Tested: OMM Kamleika Race Jacket and Trousers

A friend recommended the OMM Kamleika range to me; she swore by it for long-distance mountain running. Being new at the sport at the time, I was keen to take any advantage I could get – and better kit means faster times, right?

OMM, or Original Mountain Marathon, is a British company who arrange a series of fell and mountain running in the UK and across Europe and Japan, during which competitors have to carry all of their equipment and clothing with them. Think of it as a mini Marathon de Sables, but with mud and rain rather than sand and sun. The emphasis is, therefore, on lightweight clothing that is good enough to fulfill that particular purpose and no more. Over-engineering has no place in ultra-lightweight running clothing: extra durability and adaptability add weight and complexity, and ultra-running demands light and simple; when you’re tired and cold and wet, you want something that works first time, every time.

The Kamleika jacket and trousers are both made of a 4-way stretchy material that is windproof, waterproof, and breathable.

The Kamleika jacket has a water-resistant YKK zip up the front, a hood and two zipped pockets, but only Velcro cuffs and no fancy extras; if you want fancy, then buy something else and be prepared for it to weigh you down and fail when you need it most.

The jacket weighs just 280gms – my Arc’teryx LEAF Alpha LT jacket, the lightest in the LEAF range and itself a marvel of stripped-to-the-bones engineering, weighs 425gms by comparison – and folds up smaller than a coke can.

The trousers are even lighter, tipping the scales at just 190gms. They’re super-simple and don’t even have a zip fly, just an elasticated waist and two long zips on the lower legs that make pulling them on a doddle, even while you’re wearing trainers or walking boots. A Dyneema panel on the inside of each leg gives protection from scuffing, and under-foot straps help keep them in place.

Both are waterproof to a 20000mm head (yes, that’s right, 20 metres!) and breathable to 18,000 gms/m2.

In use I haven’t found them to be quite as breathable as Gore-Tex Pro but then they’re lighter, smaller and considerably cheaper. Expect to pay £120 for the trousers, and £160 for the jacket. Both are close-cut, so you might need to go up a size in the trousers unless you like the Lycra look.

Despite being super-stretchy and very comfortable to wear, I’ve found that I tend to restrict them emergency use only, keeping them in my waist pack or running vest as insurance against foul weather. (Both meet OMM’s requirements for emergency kit, as you’d expect.)

Perhaps I’m doing them an injustice but I run hot, and the sort of long-distance running I do means that I’d rather run in lightweight clothing that dries quickly when the rain stops as my body temperature is usually enough to dry them in pretty short-order.

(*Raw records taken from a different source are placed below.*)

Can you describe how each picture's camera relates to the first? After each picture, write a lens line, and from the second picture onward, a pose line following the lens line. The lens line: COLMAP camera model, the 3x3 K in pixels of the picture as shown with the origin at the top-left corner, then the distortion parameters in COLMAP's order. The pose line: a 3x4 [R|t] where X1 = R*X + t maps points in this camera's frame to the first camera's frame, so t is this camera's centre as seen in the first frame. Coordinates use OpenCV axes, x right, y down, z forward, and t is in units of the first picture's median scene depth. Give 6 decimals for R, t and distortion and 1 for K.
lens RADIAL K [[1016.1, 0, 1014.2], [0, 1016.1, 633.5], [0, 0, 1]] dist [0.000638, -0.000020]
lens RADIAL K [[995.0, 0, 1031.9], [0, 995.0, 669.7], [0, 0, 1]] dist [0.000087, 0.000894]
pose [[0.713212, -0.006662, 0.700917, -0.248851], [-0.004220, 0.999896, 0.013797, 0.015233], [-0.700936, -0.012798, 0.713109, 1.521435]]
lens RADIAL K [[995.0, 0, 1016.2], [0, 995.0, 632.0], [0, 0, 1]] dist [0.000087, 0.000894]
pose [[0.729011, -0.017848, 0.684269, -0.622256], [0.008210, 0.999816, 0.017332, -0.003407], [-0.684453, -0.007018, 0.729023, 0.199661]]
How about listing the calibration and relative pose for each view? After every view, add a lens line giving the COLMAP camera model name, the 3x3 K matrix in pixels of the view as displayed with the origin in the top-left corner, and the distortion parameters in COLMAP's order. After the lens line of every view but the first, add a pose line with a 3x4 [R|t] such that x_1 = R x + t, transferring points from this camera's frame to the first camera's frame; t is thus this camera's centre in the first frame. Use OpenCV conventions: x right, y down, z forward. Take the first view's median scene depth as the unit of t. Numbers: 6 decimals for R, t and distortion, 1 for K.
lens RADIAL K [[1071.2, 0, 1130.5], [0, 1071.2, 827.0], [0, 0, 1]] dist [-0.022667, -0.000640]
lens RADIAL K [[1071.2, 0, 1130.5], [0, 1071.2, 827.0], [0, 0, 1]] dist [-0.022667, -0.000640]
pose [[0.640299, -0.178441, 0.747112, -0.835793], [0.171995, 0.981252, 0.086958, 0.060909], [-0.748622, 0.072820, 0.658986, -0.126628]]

This means I almost invariably wear OMM Flash running tights (in either full or three-quarter length, depending on the ambient temperature), plus a long-sleeved Trail Tee.

Both feature flat seams and a stretchy, close-fitting cut that all but eliminates rubbing, even over long distances when I’m carrying a waist pack and a running vest packed with snacks and water.

I’ve also found that as long as I keep moving neither wind nor cold weather is a problem; this echoes the experience of Ranulph Fiennes when he was man-hauling in the Arctic and Antarctic. He, like me, would rather be a little bit cold and not have the problem of sweat chilling him when he stops.

And when I do stop, I simply pull on my Kamleika jacket and trousers, which cuts out any wind and any associated wind chill. But then the key for faster times isn’t necessarily running faster; it’s taking fewer and shorter breaks, which is where the Kamleika’s stretchy fabric and long zips come into their own; if it was more of a faff to put them on I probably wouldn’t bother, which would leave me dangerously vulnerable.

So, do I recommend the Kamleika jacket and trousers? Yes, absolutely. I use mine as emergency insurance for both running and cycling. I’ve only ever used them for protection while I’m taking a break so far but I’ve no doubt that they’re potential life-saving pieces of kit if I’m ever caught out in inclement weather.